Our discounted cash flow process values each firm on the basis of the present value of all future free cash flows. Although we estimate the firm's fair value at about $45 per share, every company has a range of probable fair values that's created by the uncertainty of key valuation drivers (like future revenue or earnings, for example). After all, if the future was known with certainty, we wouldn't see much volatility in the markets as stocks would trade precisely at their known fair values.

Our ValueRisk™ rating sets the margin of safety or the fair value range we assign to each stock. In the graph below, we show this probable range of fair values for Halliburton. We think the firm is attractive below $32 per share (the green line), but quite expensive above $59 per share (the red line). The prices that fall along the yellow line, which includes our fair value estimate, represent a reasonable valuation for the firm, in our opinion.

Future Path of Fair Value

We estimate Halliburton's fair value at this point in time to be about $45 per share. As time passes, however, companies generate cash flow and pay out cash to shareholders in the form of dividends. The chart below compares the firm's current share price with the path of Halliburton's expected equity value per share over the next three years, assuming our long-term projections prove accurate.

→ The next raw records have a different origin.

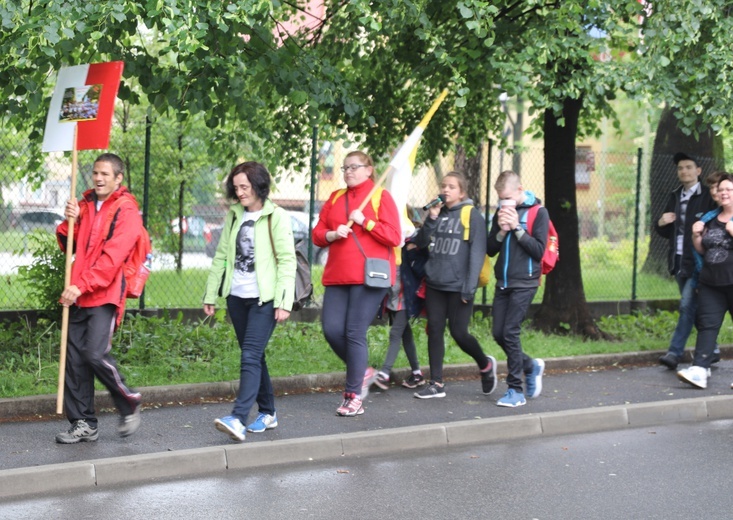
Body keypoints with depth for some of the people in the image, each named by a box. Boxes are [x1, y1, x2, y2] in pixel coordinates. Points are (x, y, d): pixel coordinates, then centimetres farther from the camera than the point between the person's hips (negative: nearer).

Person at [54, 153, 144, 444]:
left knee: (95, 353, -18)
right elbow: (68, 246, 18)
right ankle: (84, 423, 11)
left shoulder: (126, 212, -5)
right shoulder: (85, 205, 16)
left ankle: (130, 405, 5)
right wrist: (70, 222, -2)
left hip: (105, 295, -6)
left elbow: (112, 257, -16)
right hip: (79, 295, 6)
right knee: (75, 358, 3)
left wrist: (81, 285, -23)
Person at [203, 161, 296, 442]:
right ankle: (267, 413, 22)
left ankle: (238, 419, -24)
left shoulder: (276, 217, -5)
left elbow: (287, 260, -9)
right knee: (253, 356, 12)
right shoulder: (234, 216, 12)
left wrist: (284, 302, -16)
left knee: (251, 356, -15)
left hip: (264, 298, -6)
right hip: (237, 296, 6)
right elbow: (221, 257, 15)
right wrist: (210, 295, 12)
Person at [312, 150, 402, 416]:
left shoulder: (380, 196, 2)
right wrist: (333, 234, -6)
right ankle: (362, 372, 21)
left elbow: (394, 237, -5)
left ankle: (354, 396, 1)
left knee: (355, 333, -8)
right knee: (332, 330, -3)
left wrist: (365, 221, -11)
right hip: (337, 275, 5)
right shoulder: (335, 198, 17)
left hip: (368, 277, -5)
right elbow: (317, 233, 14)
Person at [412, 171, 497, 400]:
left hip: (458, 286, -5)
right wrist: (431, 219, -9)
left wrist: (470, 287, -15)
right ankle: (436, 383, 11)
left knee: (458, 332, -3)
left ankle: (485, 365, 24)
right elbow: (421, 243, 6)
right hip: (435, 284, 5)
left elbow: (477, 252, -10)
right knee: (434, 330, 4)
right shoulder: (438, 213, 12)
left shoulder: (472, 215, -5)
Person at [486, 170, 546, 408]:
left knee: (510, 332, -12)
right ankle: (531, 366, 28)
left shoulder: (538, 212, -6)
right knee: (498, 333, 5)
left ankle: (516, 391, -4)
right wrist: (502, 231, -8)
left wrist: (517, 228, -16)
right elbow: (490, 250, 10)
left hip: (524, 283, -6)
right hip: (503, 282, 6)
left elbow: (538, 250, -11)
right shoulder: (501, 213, 11)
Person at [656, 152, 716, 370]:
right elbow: (666, 232, 18)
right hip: (679, 260, 7)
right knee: (694, 308, 13)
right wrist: (661, 223, -2)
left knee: (687, 306, -13)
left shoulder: (708, 197, -6)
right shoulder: (675, 197, 15)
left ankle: (675, 352, -13)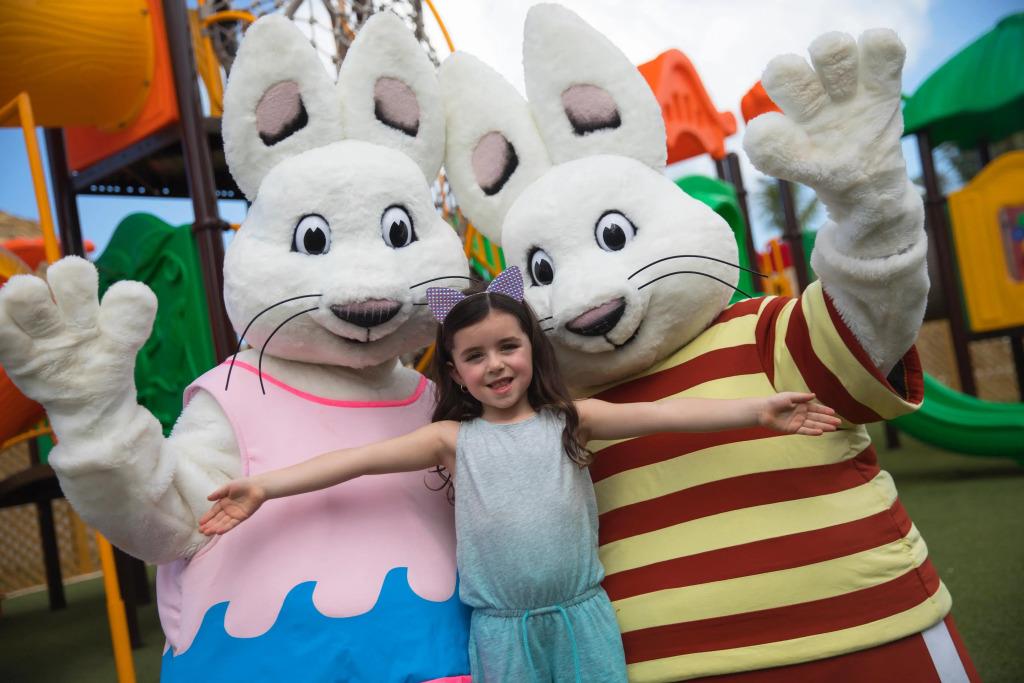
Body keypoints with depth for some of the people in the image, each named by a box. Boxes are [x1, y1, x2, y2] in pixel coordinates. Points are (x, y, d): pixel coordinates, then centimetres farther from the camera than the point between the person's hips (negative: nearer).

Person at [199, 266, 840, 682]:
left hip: (583, 616, 0)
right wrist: (265, 487, -15)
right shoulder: (452, 439, 1)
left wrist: (759, 410, -17)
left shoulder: (570, 420, 1)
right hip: (500, 628, 0)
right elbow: (360, 457, -7)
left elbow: (658, 414, -8)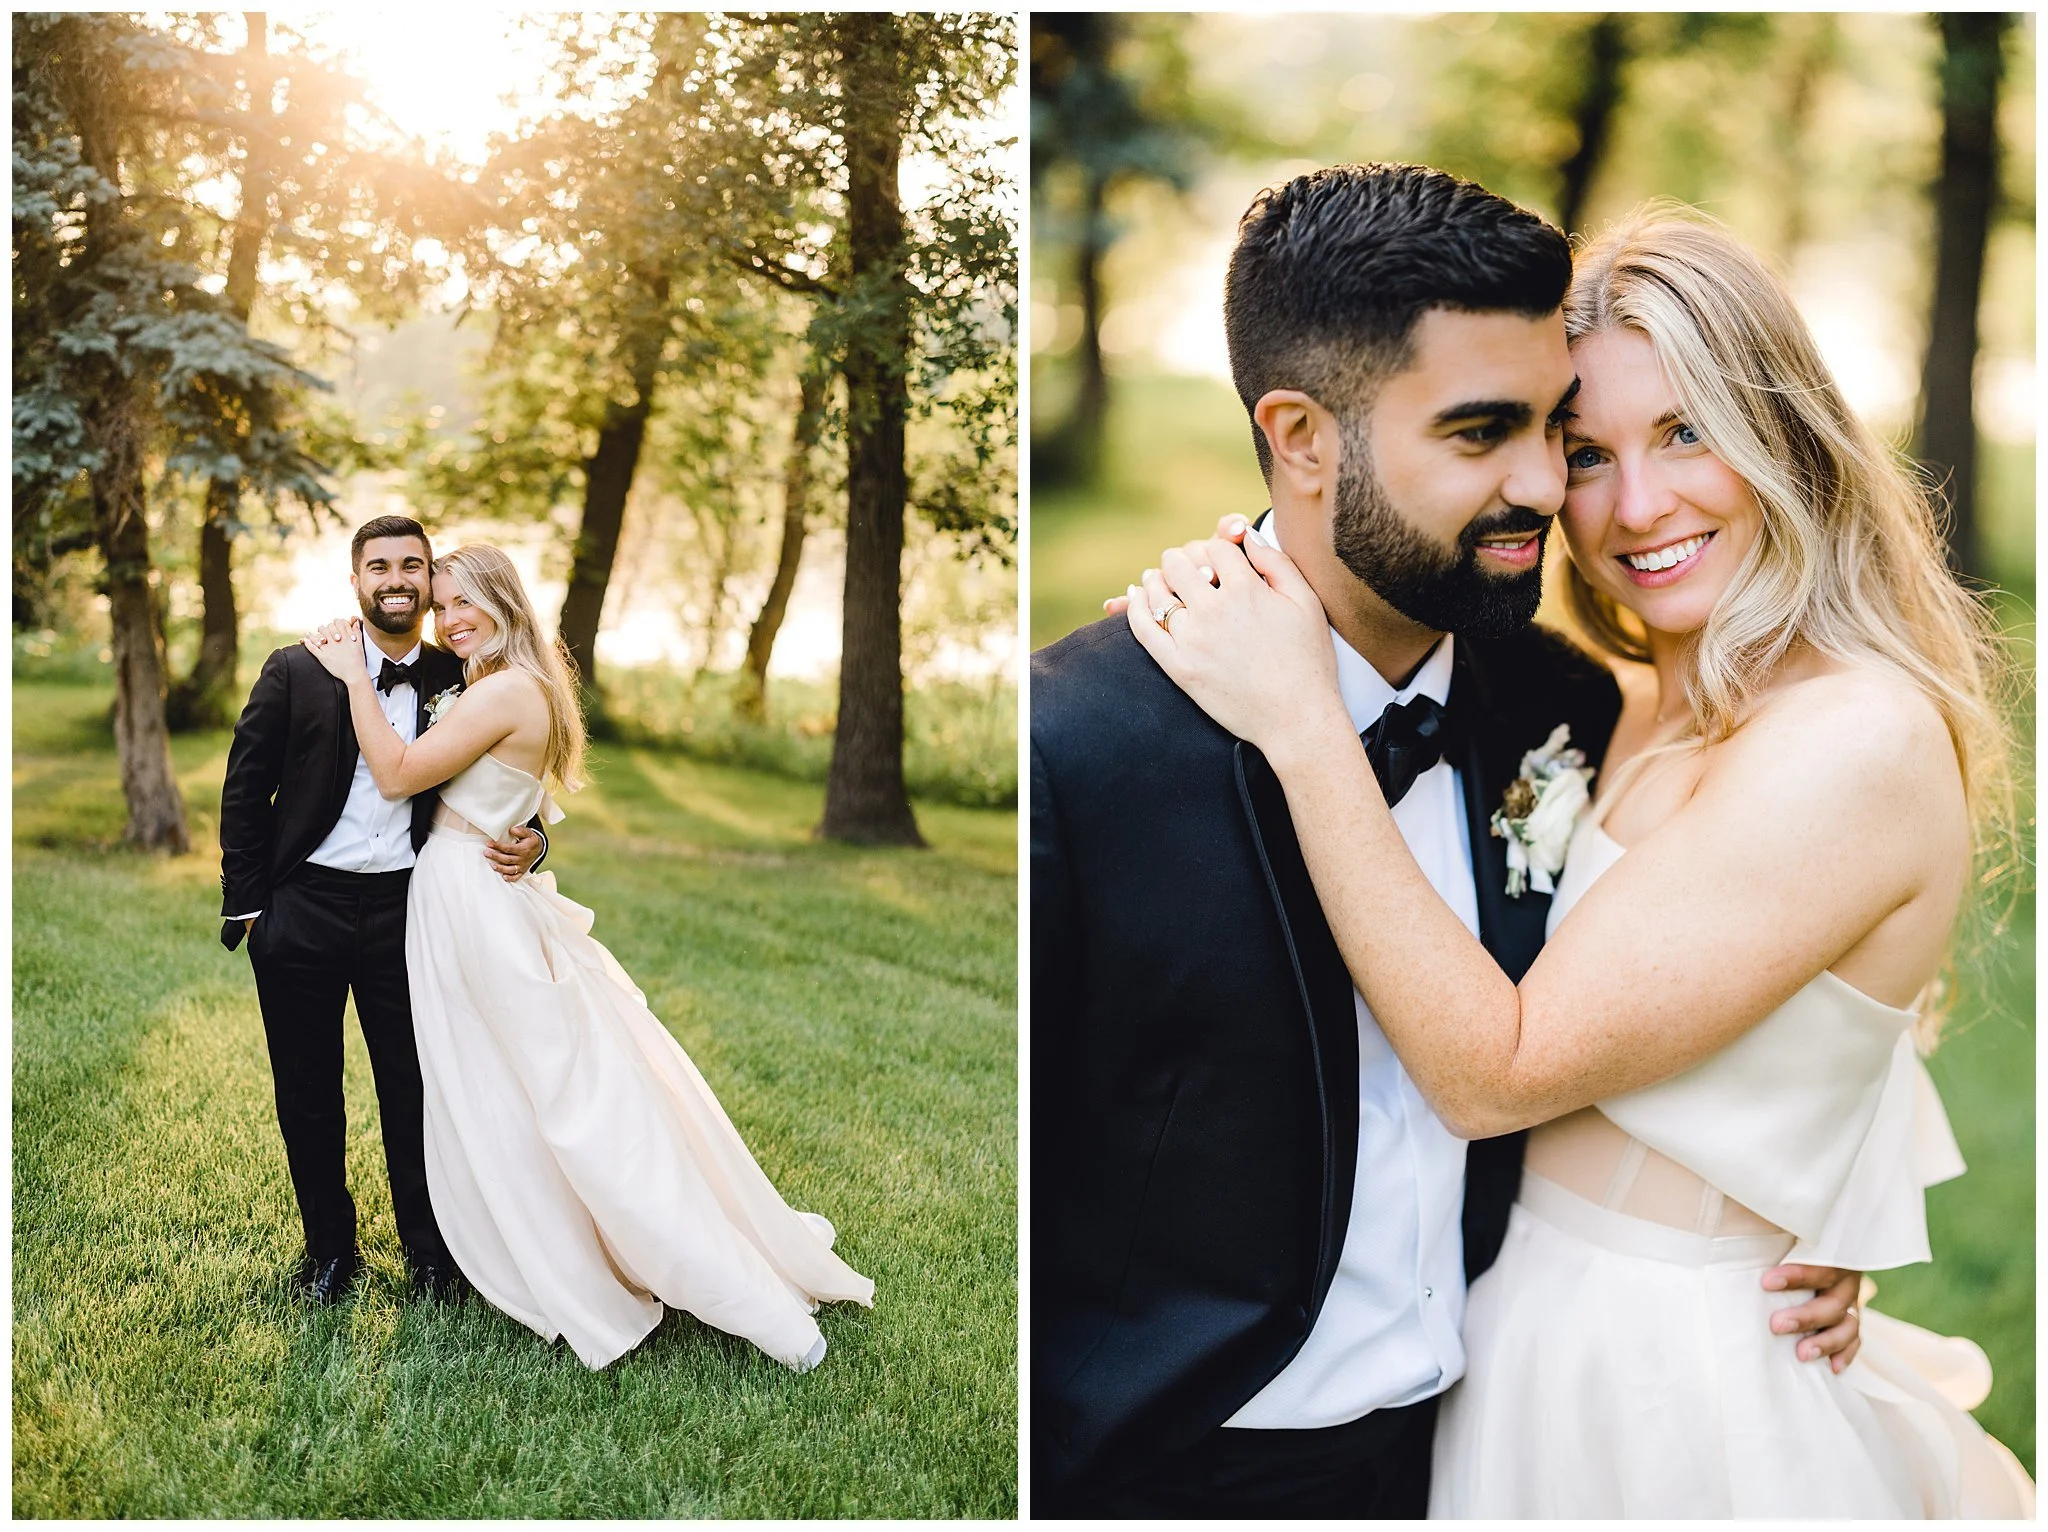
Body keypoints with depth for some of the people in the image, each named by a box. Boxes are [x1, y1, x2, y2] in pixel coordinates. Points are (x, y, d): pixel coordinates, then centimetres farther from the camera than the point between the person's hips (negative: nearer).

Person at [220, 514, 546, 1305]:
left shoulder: (455, 681, 3)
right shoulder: (297, 671, -1)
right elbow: (245, 788, 1)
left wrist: (530, 840, -14)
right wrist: (244, 905, -2)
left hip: (404, 908, 0)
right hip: (302, 911, 0)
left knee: (415, 1091, 6)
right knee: (307, 1097, 11)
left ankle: (430, 1255, 21)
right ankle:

The range between the resulting downside fair value and upside fair value in year three represents our best estimate of the value of the firm's shares three years hence. This range of potential outcomes is also subject to change over time, should our views on the firm's future cash flow potential change. The expected fair value of $59 per share in year three represents our existing fair value per share of $45 increased at an annual rate of the firm's cost of equity less its dividend yield. The upside and downside ranges are derived in the same way, but from the upper and lower bounds of our fair value estimate range.